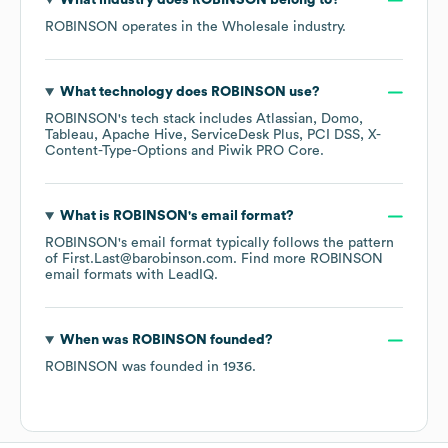
What industry does
ROBINSON
belong to?
ROBINSON
operates in the
Wholesale
industry.
What technology does
ROBINSON
use?
ROBINSON
's tech stack includes
Atlassian
Domo
Tableau
Apache Hive
ServiceDesk Plus
PCI DSS
X-
Content-Type-Options
Piwik PRO Core
.
What is
ROBINSON
's email format?
ROBINSON
's email format typically follows the pattern
of First.Last@barobinson.com.
Find more
ROBINSON
email formats
with LeadIQ.
When was
ROBINSON
founded?
ROBINSON
was founded in
1936
.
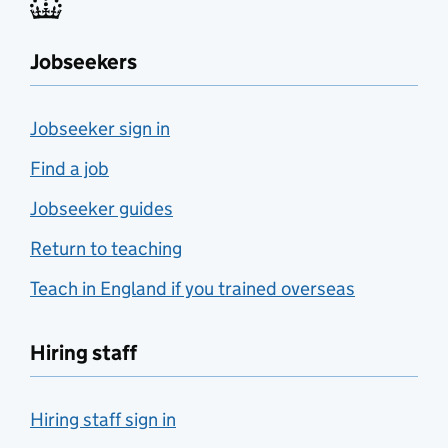
Jobseekers
Jobseeker sign in
Find a job
Jobseeker guides
Return to teaching
Teach in England if you trained overseas
Hiring staff
Hiring staff sign in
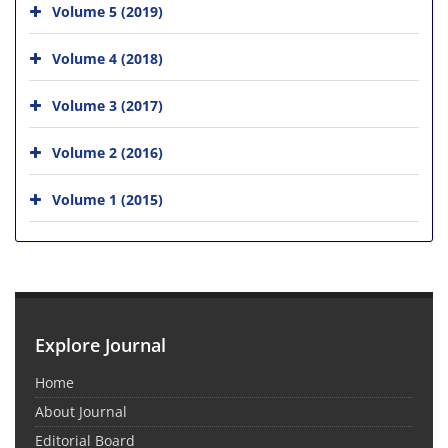
Volume 5 (2019)
Volume 4 (2018)
Volume 3 (2017)
Volume 2 (2016)
Volume 1 (2015)
Explore Journal
Home
About Journal
Editorial Board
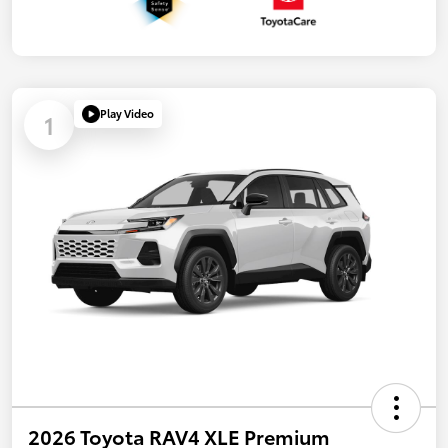
Play Video
1
2026 Toyota RAV4 XLE Premium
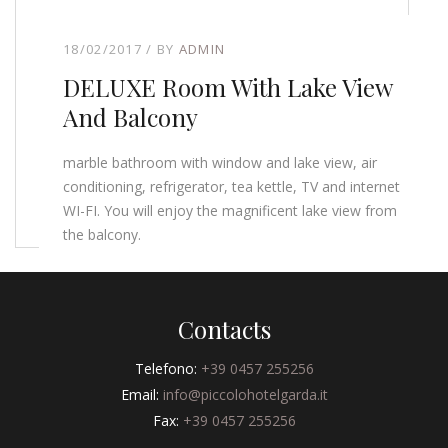
18/02/2017
BY
ADMIN
DELUXE Room With Lake View
And Balcony
marble bathroom with window and lake view, air
conditioning, refrigerator, tea kettle, TV and internet
WI-FI. You will enjoy the magnificent lake view from
the balcony.
Contacts
Telefono:
+39 0457 255256
Email:
info@piccolohotelgarda.it
Fax:
+39 0457 255256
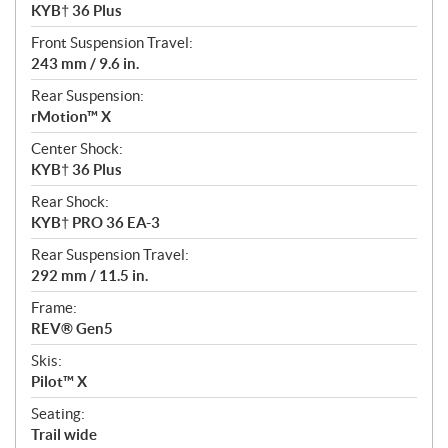
KYB† 36 Plus
Front Suspension Travel:
243 mm / 9.6 in.
Rear Suspension:
rMotion™ X
Center Shock:
KYB† 36 Plus
Rear Shock:
KYB† PRO 36 EA-3
Rear Suspension Travel:
292 mm / 11.5 in.
Frame:
REV® Gen5
Skis:
Pilot™ X
Seating:
Trail wide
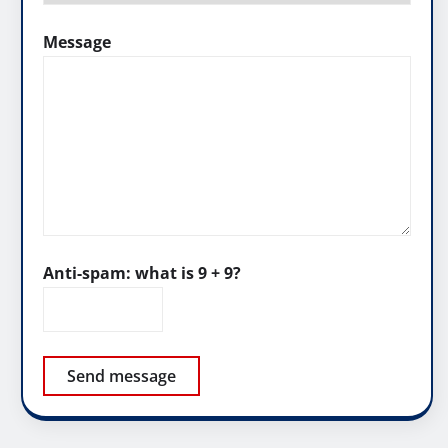
Message
Anti-spam: what is 9 + 9?
Send message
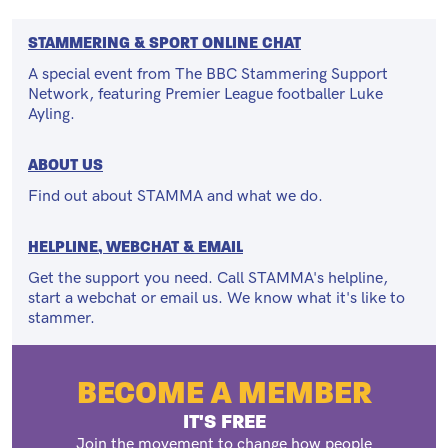
STAMMERING & SPORT ONLINE CHAT
A special event from The BBC Stammering Support
Network, featuring Premier League footballer Luke
Ayling.
ABOUT US
Find out about STAMMA and what we do.
HELPLINE, WEBCHAT & EMAIL
Get the support you need. Call STAMMA's helpline,
start a webchat or email us. We know what it's like to
stammer.
BECOME A MEMBER
IT'S FREE
Join the movement to change how people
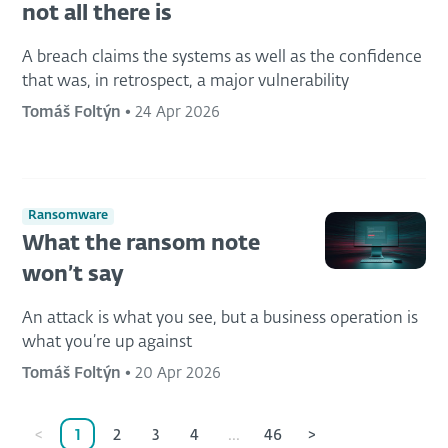
not all there is
A breach claims the systems as well as the confidence
that was, in retrospect, a major vulnerability
Tomáš Foltýn
•
24 Apr 2026
Ransomware
What the ransom note
won’t say
An attack is what you see, but a business operation is
what you’re up against
Tomáš Foltýn
•
20 Apr 2026
<
1
2
3
4
...
46
>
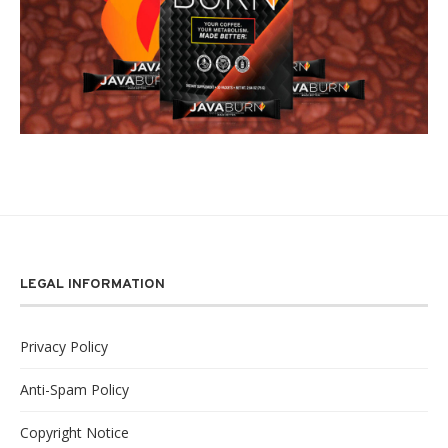
LEGAL INFORMATION
Privacy Policy
Anti-Spam Policy
Copyright Notice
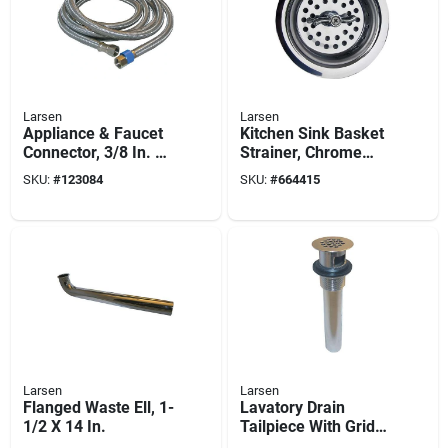
Larsen
Larsen
Appliance & Faucet
Kitchen Sink Basket
Connector, 3/8 In. X
Strainer, Chrome
3/8 In. Compression
Plated, Stainless
SKU:
#
123084
SKU:
#
664415
X 96 In.
Steel, 3-1/2-in.
Larsen
Larsen
Flanged Waste Ell, 1-
Lavatory Drain
1/2 X 14 In.
Tailpiece With Grid
Strainer, Chrome-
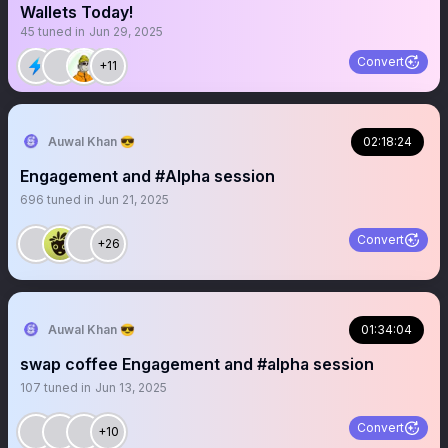
Wallets Today!
45
tuned in
Jun 29, 2025
Convert
+11
Auwal Khan 😎
02:18:24
Engagement and #Alpha session
696
tuned in
Jun 21, 2025
Convert
+26
Auwal Khan 😎
01:34:04
swap coffee Engagement and #alpha session
107
tuned in
Jun 13, 2025
Convert
+10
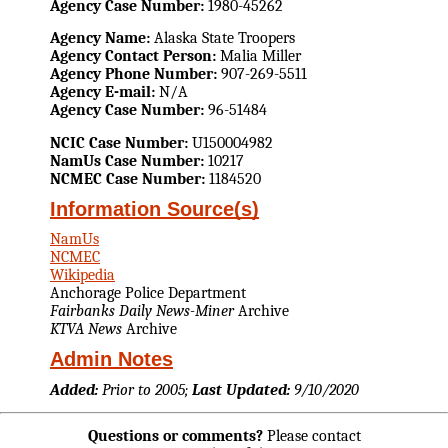
Agency Case Number:
1980-45262
Agency Name:
Alaska State Troopers
Agency Contact Person:
Malia Miller
Agency Phone Number:
907-269-5511
Agency E-mail:
N/A
Agency Case Number:
96-51484
NCIC Case Number:
U150004982
NamUs Case Number:
10217
NCMEC Case Number:
1184520
Information Source(s)
NamUs
NCMEC
Wikipedia
Anchorage Police Department
Fairbanks Daily News-Miner
Archive
KTVA News
Archive
Admin Notes
Added:
Prior to 2005;
Last Updated:
9/10/2020
Questions or comments?
Please contact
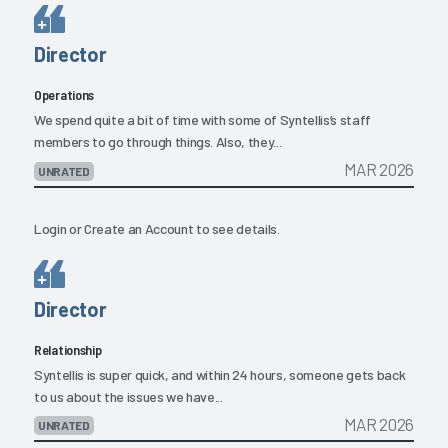
Director
Operations
We spend quite a bit of time with some of Syntellis’s staff
members to go through things. Also, they...
MAR 2026
UNRATED
Login
or
Create an Account
to see details.
Director
Relationship
Syntellis is super quick, and within 24 hours, someone gets back
to us about the issues we have...
MAR 2026
UNRATED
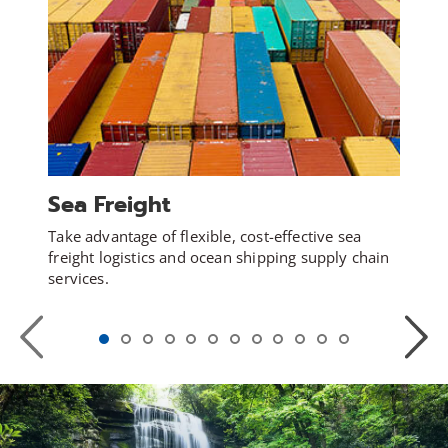
Sea Freight
Take advantage of flexible, cost-effective sea
freight logistics and ocean shipping supply chain
services.
Previous
Next
Slide
Slide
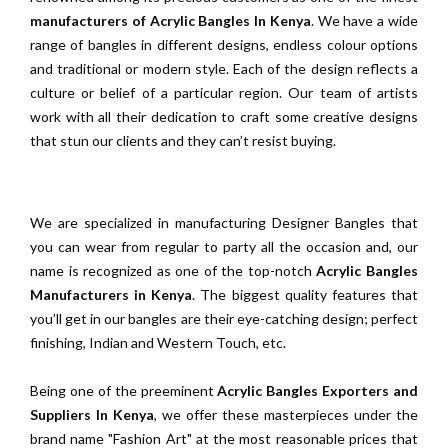
manufacturers of Acrylic Bangles In Kenya
. We have a wide
range of bangles in different designs, endless colour options
and traditional or modern style. Each of the design reflects a
culture or belief of a particular region. Our team of artists
work with all their dedication to craft some creative designs
that stun our clients and they can’t resist buying.
We are specialized in manufacturing Designer Bangles that
you can wear from regular to party all the occasion and, our
name is recognized as one of the top-notch
Acrylic Bangles
Manufacturers in Kenya
. The biggest quality features that
you’ll get in our bangles are their eye-catching design; perfect
finishing, Indian and Western Touch, etc.
Being one of the preeminent
Acrylic Bangles Exporters and
Suppliers In Kenya
, we offer these masterpieces under the
brand name "Fashion Art" at the most reasonable prices that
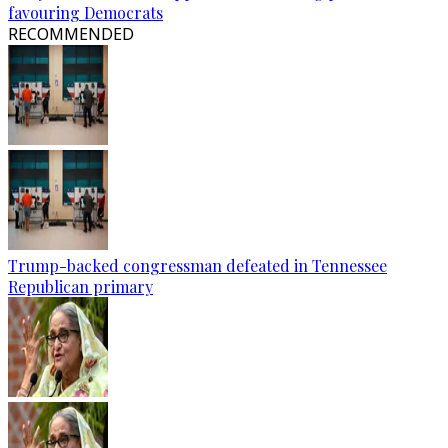
favouring Democrats
RECOMMENDED
Trump-backed congressman defeated in Tennessee
Republican primary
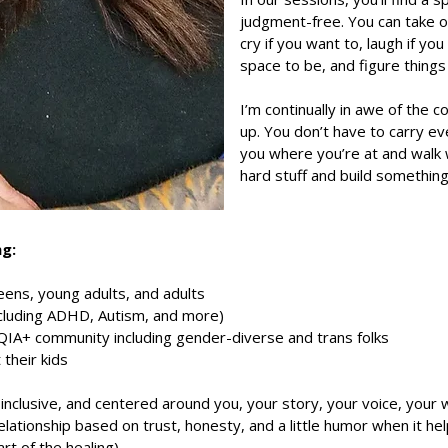
judgment-free. You can take o
cry if you want to, laugh if you
space to be, and figure thing
I’m continually in awe of the
up. You don’t have to carry ev
you where you’re at and walk 
hard stuff and build somethin
ng:
eens, young adults, and adults
cluding ADHD, Autism, and more)
A+ community including gender-diverse and trans folks
 their kids
inclusive, and centered around you, your story, your voice, your w
 relationship based on trust, honesty, and a little humor when it 
rt of the healing).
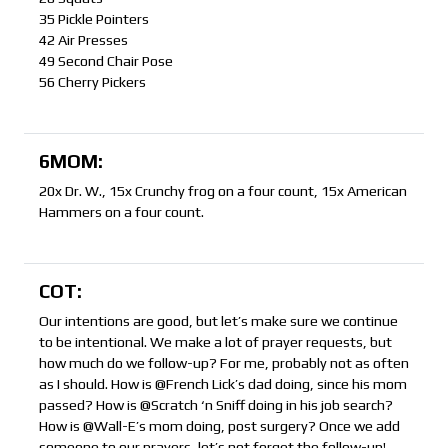
35 Pickle Pointers
42 Air Presses
49 Second Chair Pose
56 Cherry Pickers
6MOM:
20x Dr. W., 15x Crunchy frog on a four count, 15x American
Hammers on a four count.
COT:
Our intentions are good, but let’s make sure we continue
to be intentional. We make a lot of prayer requests, but
how much do we follow-up? For me, probably not as often
as I should. How is @French Lick’s dad doing, since his mom
passed? How is @Scratch ‘n Sniff doing in his job search?
How is @Wall-E’s mom doing, post surgery? Once we add
someone to our prayers, let’s not forget the follow-up!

WORK TASK -
Quote the text of every item above word for word, and leave the pictures out of your answer.

ANSWER TO THIS PROBLEM -
What industry does
ROBINSON
belong to?
ROBINSON
operates in the
Wholesale
industry.
What technology does
ROBINSON
use?
ROBINSON
's tech stack includes
Atlassian
Domo
Tableau
Apache Hive
ServiceDesk Plus
PCI DSS
X-
Content-Type-Options
Piwik PRO Core
.
What is
ROBINSON
's email format?
ROBINSON
's email format typically follows the pattern
of First.Last@barobinson.com.
Find more
ROBINSON
email formats
with LeadIQ.
When was
ROBINSON
founded?
ROBINSON
was founded in
1936
.
Jobseekers
Jobseeker sign in
Find a job
Jobseeker guides
Return to teaching
Teach in England if you trained overseas
Hiring staff
Hiring staff sign in
Volume 5 (2019)
Volume 4 (2018)
Volume 3 (2017)
Volume 2 (2016)
Volume 1 (2015)
Explore Journal
Home
About Journal
Editorial Board
Play Video
1
2026 Toyota RAV4 XLE Premium
18/02/2017
BY
ADMIN
DELUXE Room With Lake View
And Balcony
marble bathroom with window and lake view, air
conditioning, refrigerator, tea kettle, TV and internet
WI-FI. You will enjoy the magnificent lake view from
the balcony.
Contacts
Telefono:
+39 0457 255256
Email:
info@piccolohotelgarda.it
Fax:
+39 0457 255256
KYB† 36 Plus
Front Suspension Travel:
243 mm / 9.6 in.
Rear Suspension:
rMotion™ X
Center Shock:
KYB† 36 Plus
Rear Shock:
KYB† PRO 36 EA-3
Rear Suspension Travel:
292 mm / 11.5 in.
Frame:
REV® Gen5
Skis:
Pilot™ X
Seating:
Trail wide
Message
Anti-spam: what is 9 + 9?
Send message
STAMMERING & SPORT ONLINE CHAT
A special event from The BBC Stammering Support
Network, featuring Premier League footballer Luke
Ayling.
ABOUT US
Find out about STAMMA and what we do.
HELPLINE, WEBCHAT & EMAIL
Get the support you need. Call STAMMA's helpline,
start a webchat or email us. We know what it's like to
stammer.
BECOME A MEMBER
IT'S FREE
Join the movement to change how people
not all there is
A breach claims the systems as well as the confidence
that was, in retrospect, a major vulnerability
Tomáš Foltýn
•
24 Apr 2026
Ransomware
What the ransom note
won’t say
An attack is what you see, but a business operation is
what you’re up against
Tomáš Foltýn
•
20 Apr 2026
<
1
2
3
4
...
46
>
LEGAL INFORMATION
Privacy Policy
Anti-Spam Policy
Copyright Notice
Larsen
Larsen
Appliance & Faucet
Kitchen Sink Basket
Connector, 3/8 In. X
Strainer, Chrome
3/8 In. Compression
Plated, Stainless
SKU:
#
123084
SKU:
#
664415
X 96 In.
Steel, 3-1/2-in.
Larsen
Larsen
Flanged Waste Ell, 1-
Lavatory Drain
1/2 X 14 In.
Tailpiece With Grid
Strainer, Chrome-
Wallets Today!
45
tuned in
Jun 29, 2025
Convert
+11
Auwal Khan 😎
02:18:24
Engagement and #Alpha session
696
tuned in
Jun 21, 2025
Convert
+26
Auwal Khan 😎
01:34:04
swap coffee Engagement and #alpha session
107
tuned in
Jun 13, 2025
Convert
+10
Agency Case Number:
1980-45262
Agency Name:
Alaska State Troopers
Agency Contact Person:
Malia Miller
Agency Phone Number:
907-269-5511
Agency E-mail:
N/A
Agency Case Number:
96-51484
NCIC Case Number:
U150004982
NamUs Case Number:
10217
NCMEC Case Number:
1184520
Information Source(s)
NamUs
NCMEC
Wikipedia
Anchorage Police Department
Fairbanks Daily News-Miner
Archive
KTVA News
Archive
Admin Notes
Added:
Prior to 2005;
Last Updated:
9/10/2020
Questions or comments?
Please contact
Director
Operations
We spend quite a bit of time with some of Syntellis’s staff
members to go through things. Also, they...
MAR 2026
UNRATED
Login
or
Create an Account
to see details.
Director
Relationship
Syntellis is super quick, and within 24 hours, someone gets back
to us about the issues we have...
MAR 2026
UNRATED
Sea Freight
Take advantage of flexible, cost-effective sea
freight logistics and ocean shipping supply chain
services.
Previous
Next
Slide
Slide
manufacturers of Acrylic Bangles In Kenya
. We have a wide
range of bangles in different designs, endless colour options
and traditional or modern style. Each of the design reflects a
culture or belief of a particular region. Our team of artists
work with all their dedication to craft some creative designs
that stun our clients and they can’t resist buying.
We are specialized in manufacturing Designer Bangles that
you can wear from regular to party all the occasion and, our
name is recognized as one of the top-notch
Acrylic Bangles
Manufacturers in Kenya
. The biggest quality features that
you’ll get in our bangles are their eye-catching design; perfect
finishing, Indian and Western Touch, etc.
Being one of the preeminent
Acrylic Bangles Exporters and
Suppliers In Kenya
, we offer these masterpieces under the
brand name "Fashion Art" at the most reasonable prices that
favouring Democrats
RECOMMENDED
Trump-backed congressman defeated in Tennessee
Republican primary
judgment-free. You can take o
cry if you want to, laugh if you
space to be, and figure thing
I’m continually in awe of the
up. You don’t have to carry ev
you where you’re at and walk 
hard stuff and build somethin
ng:
eens, young adults, and adults
cluding ADHD, Autism, and more)
A+ community including gender-diverse and trans folks
 their kids
inclusive, and centered around you, your story, your voice, your w
 relationship based on trust, honesty, and a little humor when it 
rt of the healing).
35 Pickle Pointers
42 Air Presses
49 Second Chair Pose
56 Cherry Pickers
6MOM:
20x Dr. W., 15x Crunchy frog on a four count, 15x American
Hammers on a four count.
COT:
Our intentions are good, but let’s make sure we continue
to be intentional. We make a lot of prayer requests, but
how much do we follow-up? For me, probably not as often
as I should. How is @French Lick’s dad doing, since his mom
passed? How is @Scratch ‘n Sniff doing in his job search?
How is @Wall-E’s mom doing, post surgery? Once we add
someone to our prayers, let’s not forget the follow-up!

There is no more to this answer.